The small business Paycheck Protection Program (PPP) still has $120 billion available as the appetite for the forgivable loans slows down, according to recent Small Business Administration (SBA) data.
The second round of the program was launched with an additional $310 billion on April 27. The SBA will forgive PPP loans if 75 percent of the money is used to keep all employees on the payroll for eight weeks. Funds can also be used for payroll, rent, mortgage interest or utilities.
The first round of funding that opened April 3 with $350 billion was depleted in under 14 days.
“The Paycheck Protection Program is working. Small businesses are keeping their employees on payroll and earning salary,” said Steve Bulger, SBA Atlantic Regional Administrator who oversees the federal agency’s operations in New York, New Jersey, Puerto Rico and the U.S. Virgin Islands.
“For this federal program to work for you and your employees, I encourage you to submit an application through a PPP participating bank, credit union, CDFI or online lender,” he added.
Marco Rubio (R-Fla.) tweeted that demand for loans has cooled for two reasons: “1: Lack of clear guidance yet on exemptions from requirement that 75% be used for payroll in 8 weeks. 2: Scrutiny over what businesses received loans turned into hysteria & is scaring many from applying.” Rubio is the Republican chair of the Senate small business committee.
During a CNBC interview on Monday (May 11), Treasury Secretary Steven Mnuchin said the government is “very sympathetic to all the workers who this is impacting.”
He said that many restaurants have expressed that “they’d really like to hold the money.
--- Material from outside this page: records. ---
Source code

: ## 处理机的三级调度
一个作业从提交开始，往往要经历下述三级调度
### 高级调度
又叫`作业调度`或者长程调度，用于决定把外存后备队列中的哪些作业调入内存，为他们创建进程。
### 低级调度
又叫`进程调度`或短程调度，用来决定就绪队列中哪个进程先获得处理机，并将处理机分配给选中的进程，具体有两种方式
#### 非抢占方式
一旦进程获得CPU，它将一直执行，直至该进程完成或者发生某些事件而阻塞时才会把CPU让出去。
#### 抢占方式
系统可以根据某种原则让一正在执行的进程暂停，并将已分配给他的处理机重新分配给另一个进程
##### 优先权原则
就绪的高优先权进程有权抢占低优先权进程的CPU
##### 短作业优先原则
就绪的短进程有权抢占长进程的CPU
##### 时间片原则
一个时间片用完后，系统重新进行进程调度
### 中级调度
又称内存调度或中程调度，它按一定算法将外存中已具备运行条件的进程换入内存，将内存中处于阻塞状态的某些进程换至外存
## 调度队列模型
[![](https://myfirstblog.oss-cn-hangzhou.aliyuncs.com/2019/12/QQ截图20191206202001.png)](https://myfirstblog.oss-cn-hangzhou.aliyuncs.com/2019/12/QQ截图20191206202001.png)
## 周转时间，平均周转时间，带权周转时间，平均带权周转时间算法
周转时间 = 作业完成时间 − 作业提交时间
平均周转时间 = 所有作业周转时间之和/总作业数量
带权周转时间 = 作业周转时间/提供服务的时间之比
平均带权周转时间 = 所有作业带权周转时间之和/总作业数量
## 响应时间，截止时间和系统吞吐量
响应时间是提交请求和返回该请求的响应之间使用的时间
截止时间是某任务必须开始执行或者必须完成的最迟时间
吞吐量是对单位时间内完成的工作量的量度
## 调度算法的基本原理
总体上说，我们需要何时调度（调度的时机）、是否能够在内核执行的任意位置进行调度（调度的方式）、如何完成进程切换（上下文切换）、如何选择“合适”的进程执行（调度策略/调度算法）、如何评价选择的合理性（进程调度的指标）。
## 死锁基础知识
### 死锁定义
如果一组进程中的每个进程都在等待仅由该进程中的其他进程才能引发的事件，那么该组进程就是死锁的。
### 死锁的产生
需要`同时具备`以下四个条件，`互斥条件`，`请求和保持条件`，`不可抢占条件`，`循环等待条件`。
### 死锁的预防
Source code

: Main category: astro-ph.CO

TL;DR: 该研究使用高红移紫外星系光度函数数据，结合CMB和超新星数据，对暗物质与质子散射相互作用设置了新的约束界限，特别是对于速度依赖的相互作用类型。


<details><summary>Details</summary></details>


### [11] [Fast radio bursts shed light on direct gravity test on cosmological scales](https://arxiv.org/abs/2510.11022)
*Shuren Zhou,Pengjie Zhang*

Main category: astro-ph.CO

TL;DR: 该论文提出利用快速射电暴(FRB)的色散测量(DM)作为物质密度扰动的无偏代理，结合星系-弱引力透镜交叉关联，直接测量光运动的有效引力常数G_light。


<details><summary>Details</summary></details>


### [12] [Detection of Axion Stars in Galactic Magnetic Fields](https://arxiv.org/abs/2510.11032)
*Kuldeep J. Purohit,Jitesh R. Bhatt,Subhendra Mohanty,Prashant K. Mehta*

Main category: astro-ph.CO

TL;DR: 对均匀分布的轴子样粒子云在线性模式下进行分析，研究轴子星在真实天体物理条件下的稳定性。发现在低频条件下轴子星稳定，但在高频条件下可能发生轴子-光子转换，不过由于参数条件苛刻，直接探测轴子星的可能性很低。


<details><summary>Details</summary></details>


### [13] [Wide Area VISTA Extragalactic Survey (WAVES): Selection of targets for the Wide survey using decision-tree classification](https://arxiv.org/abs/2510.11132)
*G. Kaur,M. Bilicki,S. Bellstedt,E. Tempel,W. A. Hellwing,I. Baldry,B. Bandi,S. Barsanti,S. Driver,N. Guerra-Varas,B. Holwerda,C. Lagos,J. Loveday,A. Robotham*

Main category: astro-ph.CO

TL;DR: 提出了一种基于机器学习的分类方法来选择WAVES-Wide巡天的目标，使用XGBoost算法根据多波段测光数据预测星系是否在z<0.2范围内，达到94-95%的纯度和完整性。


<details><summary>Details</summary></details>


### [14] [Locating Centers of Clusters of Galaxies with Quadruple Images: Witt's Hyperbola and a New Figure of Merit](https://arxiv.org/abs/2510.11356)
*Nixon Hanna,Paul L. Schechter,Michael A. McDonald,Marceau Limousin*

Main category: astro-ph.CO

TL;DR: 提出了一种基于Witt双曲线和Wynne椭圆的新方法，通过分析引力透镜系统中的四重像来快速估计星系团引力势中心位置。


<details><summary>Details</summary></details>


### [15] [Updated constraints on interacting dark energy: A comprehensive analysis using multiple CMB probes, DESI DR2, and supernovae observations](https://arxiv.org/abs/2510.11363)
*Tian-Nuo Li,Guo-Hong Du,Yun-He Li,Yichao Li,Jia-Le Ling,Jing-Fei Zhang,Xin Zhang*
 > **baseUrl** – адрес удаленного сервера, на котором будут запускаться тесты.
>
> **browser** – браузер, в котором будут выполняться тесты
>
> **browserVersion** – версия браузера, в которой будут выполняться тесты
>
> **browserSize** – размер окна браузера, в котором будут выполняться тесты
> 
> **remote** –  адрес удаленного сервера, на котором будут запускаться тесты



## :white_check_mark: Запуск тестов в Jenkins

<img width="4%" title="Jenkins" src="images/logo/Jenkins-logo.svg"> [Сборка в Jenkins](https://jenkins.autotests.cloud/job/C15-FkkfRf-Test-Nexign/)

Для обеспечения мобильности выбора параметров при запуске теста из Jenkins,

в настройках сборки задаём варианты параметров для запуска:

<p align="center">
They can’t do that; that’s not something we can do. But we’ll look at a technical fix.”
One reason SMBs might be reluctant to apply for PPP loans is the fear of being audited and deemed ineligible for loan forgiveness. According to the Treasury’s new guidance, the government will now potentially audit all PPP loans, with a special interest and attention to firms that took loans for more than $2 million to see if they really “needed” the money. But what “really needing” the money means, a recent PYMNTS panel conversation on the subject revealed, is far from clearly defined.